The concept of STING as a surgical intervention aimed at curing VUR is well established. With two decades of experience and thousands of patients treated, it remains an option when counselling patients and parents on the need for surgery, given the appropriate indications. The advantage of STING is that it is minimally invasive, may be accomplished as an outpatient procedure with minimal morbidity, and is more cost effective than open surgery (43,44). However, this must be balanced against the fact that STING has lower cure rates than open surgery; necessitates, in most cases, the injection of a foreign material, with potential for adverse reaction; and has limited data regarding long term cure rates. Given these potential limitations, one has to be careful regarding indications for intervention. Many investigators believe that because STING is a rather innocuous outpatient procedure, we should be more liberal in offering it to patients with VUR who would not normally come to surgical intervention. However, one must not lose sight of the fact that it is a surgical intervention. Thus, STING carries with it the risks of general anesthetic, bleeding and UTI, just as would an open reimplant. Furthermore, there have been instances of ureteric obstruction secondary to STING, and, given the limitations of the technique and its inherent learning curve, the failure of the intervention is comparatively high. If one were to recommend STING to a patient, which material should be used? It seems the best results are obtained with particulate materials such as Teflon and Macroplastique, but these are the materials in which local inflammatory reactions and distant migrations may be more problematic.
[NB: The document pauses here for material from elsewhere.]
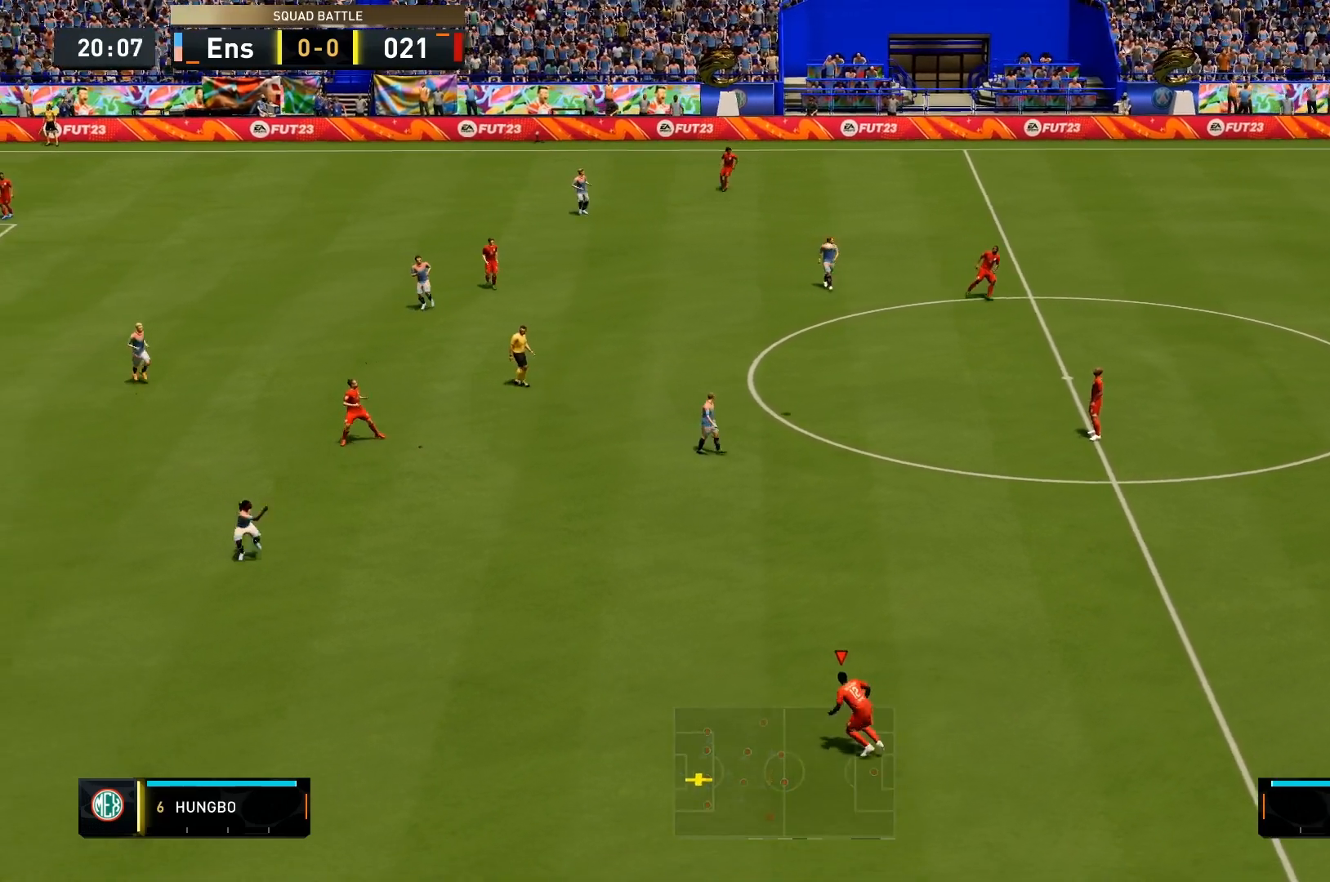
{"buttons": [], "left_stick": "center", "right_stick": "center", "events": [[200, "left_stick", "center"]]}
Currently, bovine collagen is the only other alternative available in Canada, and although its cure rate is somewhat lower than that of the microparticulate injectables, it is thought to be safer. The future may yield more appropriate injectable materials, such as improved formulations of autologous collagen, autologous smooth muscle or detachable silicone balloons (45,46). However, ureteroneocystostomy remains the standard of care to which any new injectable material must measure up. The STING is here to stay, but its presence should not liberalize our indications for surgical intervention in patients with VUR. Moreover, we must be vigilant in following patients who have had STING regarding the long term cure rate and safety of the treatment.